En l’espèce, l’enjeu de santé est majeur et n’est que peu abordé. En effet, au vu de l’amateurisme total manifesté à l’occasion de cette décision, on peut légitiment s’interroger sur la prise en compte des conséquences de cette fin du droit d’option, compte tenu notamment de la situation déjà tendue en matière d’offre de soins dans certaines de nos régions frontalières avec la Suisse, laquelle est déjà très encombrée en ce domaine.
Comment va-t-on gérer cet afflux massif de patients ? Les services de santé de nos départements ne sont actuellement pas en état de recevoir l’ensemble des frontaliers. Je ne peux que déplorer une réelle carence en termes d’étude d’impact concernant les incidences d’une telle décision sur les établissements de santé et l’offre médicale de proximité.
Ensuite, sur la question de la poursuite des soins débutés en Suisse, madame la ministre, vous vous êtes engagée lors des précédents débats à ce que tous les patients ayant commencé un traitement lourd dans ce pays puissent le poursuivre sans aucun problème ; cependant, la situation n’est pas clairement établie, et ces personnes n’ont aucune certitude ni aucune garantie quant à leur avenir.

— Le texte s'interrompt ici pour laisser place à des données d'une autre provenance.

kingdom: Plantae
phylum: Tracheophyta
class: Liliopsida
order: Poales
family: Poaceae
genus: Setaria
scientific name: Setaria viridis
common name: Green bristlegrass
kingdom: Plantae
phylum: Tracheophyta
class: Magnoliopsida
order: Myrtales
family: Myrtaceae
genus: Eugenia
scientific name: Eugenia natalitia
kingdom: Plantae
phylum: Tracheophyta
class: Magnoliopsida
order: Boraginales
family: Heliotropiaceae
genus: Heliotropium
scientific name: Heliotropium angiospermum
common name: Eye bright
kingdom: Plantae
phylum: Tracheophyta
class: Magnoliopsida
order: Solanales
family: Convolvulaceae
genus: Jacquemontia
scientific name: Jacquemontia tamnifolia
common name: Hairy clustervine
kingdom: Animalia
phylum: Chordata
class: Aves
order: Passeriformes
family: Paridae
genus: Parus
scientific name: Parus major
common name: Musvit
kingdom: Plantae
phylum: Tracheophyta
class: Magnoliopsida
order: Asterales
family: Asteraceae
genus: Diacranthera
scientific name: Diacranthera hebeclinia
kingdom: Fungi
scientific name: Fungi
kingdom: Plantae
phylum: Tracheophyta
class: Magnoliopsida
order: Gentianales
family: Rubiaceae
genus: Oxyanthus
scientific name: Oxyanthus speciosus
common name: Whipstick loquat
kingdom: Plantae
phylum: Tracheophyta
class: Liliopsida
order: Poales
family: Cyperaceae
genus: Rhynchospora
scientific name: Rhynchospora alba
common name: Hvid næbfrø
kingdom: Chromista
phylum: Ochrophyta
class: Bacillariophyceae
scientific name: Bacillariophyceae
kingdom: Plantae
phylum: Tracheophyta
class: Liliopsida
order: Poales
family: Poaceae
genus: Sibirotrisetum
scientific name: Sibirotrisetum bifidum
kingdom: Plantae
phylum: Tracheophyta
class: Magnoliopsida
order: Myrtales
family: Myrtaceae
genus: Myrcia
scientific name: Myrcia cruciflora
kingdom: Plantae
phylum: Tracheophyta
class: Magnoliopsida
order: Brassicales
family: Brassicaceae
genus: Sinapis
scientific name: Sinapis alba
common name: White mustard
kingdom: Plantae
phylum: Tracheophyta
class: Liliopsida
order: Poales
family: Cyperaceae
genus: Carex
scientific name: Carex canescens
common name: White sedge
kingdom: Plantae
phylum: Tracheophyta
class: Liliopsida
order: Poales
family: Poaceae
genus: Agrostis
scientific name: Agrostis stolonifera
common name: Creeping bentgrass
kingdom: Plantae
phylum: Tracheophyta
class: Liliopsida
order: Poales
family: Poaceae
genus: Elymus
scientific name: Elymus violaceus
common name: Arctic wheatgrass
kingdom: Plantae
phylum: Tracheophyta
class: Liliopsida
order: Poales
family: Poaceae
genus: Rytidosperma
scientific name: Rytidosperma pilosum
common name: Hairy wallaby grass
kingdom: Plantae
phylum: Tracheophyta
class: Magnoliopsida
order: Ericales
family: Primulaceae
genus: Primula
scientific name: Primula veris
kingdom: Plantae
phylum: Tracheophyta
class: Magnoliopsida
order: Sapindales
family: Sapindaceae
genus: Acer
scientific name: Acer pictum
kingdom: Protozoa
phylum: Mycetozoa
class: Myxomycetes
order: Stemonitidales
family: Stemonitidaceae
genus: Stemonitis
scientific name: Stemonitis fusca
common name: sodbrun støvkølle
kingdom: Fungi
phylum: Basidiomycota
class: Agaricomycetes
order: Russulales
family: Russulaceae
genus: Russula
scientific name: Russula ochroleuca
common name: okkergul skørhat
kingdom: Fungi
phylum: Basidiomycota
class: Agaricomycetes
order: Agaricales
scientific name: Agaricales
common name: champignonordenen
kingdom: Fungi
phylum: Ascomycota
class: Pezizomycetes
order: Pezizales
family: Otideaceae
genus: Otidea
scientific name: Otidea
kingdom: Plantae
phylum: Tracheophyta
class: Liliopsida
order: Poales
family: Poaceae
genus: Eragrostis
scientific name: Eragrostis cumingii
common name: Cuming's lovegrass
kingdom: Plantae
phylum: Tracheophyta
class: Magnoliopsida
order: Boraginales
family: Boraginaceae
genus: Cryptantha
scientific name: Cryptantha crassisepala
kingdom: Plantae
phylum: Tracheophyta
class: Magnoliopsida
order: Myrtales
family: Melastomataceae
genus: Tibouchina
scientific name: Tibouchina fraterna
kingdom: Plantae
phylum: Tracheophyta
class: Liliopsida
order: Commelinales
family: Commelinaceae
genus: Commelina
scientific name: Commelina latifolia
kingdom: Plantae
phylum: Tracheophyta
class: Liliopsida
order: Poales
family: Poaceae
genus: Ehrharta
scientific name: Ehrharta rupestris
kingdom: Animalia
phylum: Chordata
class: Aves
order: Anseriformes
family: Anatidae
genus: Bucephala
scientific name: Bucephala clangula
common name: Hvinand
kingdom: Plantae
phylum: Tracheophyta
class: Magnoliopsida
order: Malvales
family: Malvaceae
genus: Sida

Pour toutes ces raisons, mais aussi parce que les conséquences de cette mesure seront cruelles pour nos territoires, leur dynamisme économique et leur marché immobilier, nous estimons que les conditions d’une extinction du droit d’option ne sont pas réunies. Je vous demande donc une nouvelle fois, au nom de tous les élus frontaliers, d’accepter de prolonger ce dispositif afin d’essayer de trouver une solution équitable et réfléchie pour nos concitoyens travailleurs frontaliers. Je vous demande également de faire réaliser une étude d’impact sur cette question, en y associant les élus de ces territoires et les représentants des salariés frontaliers.
S’agissant du texte que nous examinons ce matin, des interrogations subsistent encore. Par conséquent, le groupe UMP s’abstiendra sur ce projet de loi à portée limitée.